Can give dangerous advice: Artificial intelligence can provide dangerous advice in areas like health, finance, and similar fields. Children may not have enough life experience or general knowledge to understand that a piece of advice might be dangerous or bad. Artificial intelligence can also fabricate facts that are not true at all.
The age limit is often 18 years: The technology that allows conversations with artificial intelligence is still quite new. Developers have implemented several ethical guidelines for the AI to follow, but the AI is so complex that one cannot be sure of how it might respond to users. The age limit is usually 18 years according to the terms and conditions.
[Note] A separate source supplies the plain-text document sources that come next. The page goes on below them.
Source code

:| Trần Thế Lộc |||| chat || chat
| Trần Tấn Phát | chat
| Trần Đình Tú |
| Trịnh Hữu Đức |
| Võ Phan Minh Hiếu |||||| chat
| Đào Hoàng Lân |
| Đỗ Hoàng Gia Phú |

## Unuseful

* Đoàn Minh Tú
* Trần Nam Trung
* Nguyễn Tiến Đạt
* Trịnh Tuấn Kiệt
Artificial intelligence can be safer than traditional searches: Developers have implemented ethical guidelines that AIs must follow. With traditional searches, children can end up on terrible websites that contain factual errors, bad attitudes, poor advice, and so on. Artificial intelligence has become quite good at presenting both sides of an issue or advising caution. In this way, one can argue that AIs are safer than regular surfing or searching on the internet.
Instances of discriminatory and racist behaviour: On the other hand, artificial intelligence can also be equipped with poor ethical guidelines from the developers’ side. For example, in February 2024, Google’s artificial intelligence Gemini made it very difficult for users to get images of people with light skin. If you asked the AI to create an image of a «black» person, it did so willingly. If you asked it to create an image of a «white» person, it refused and gave a mild moral lecture against such requests. The AI was thus racist. There were so many complaints that Google disabled the ability to create images of people while developers sat down to write new codes, i.e., new ethics.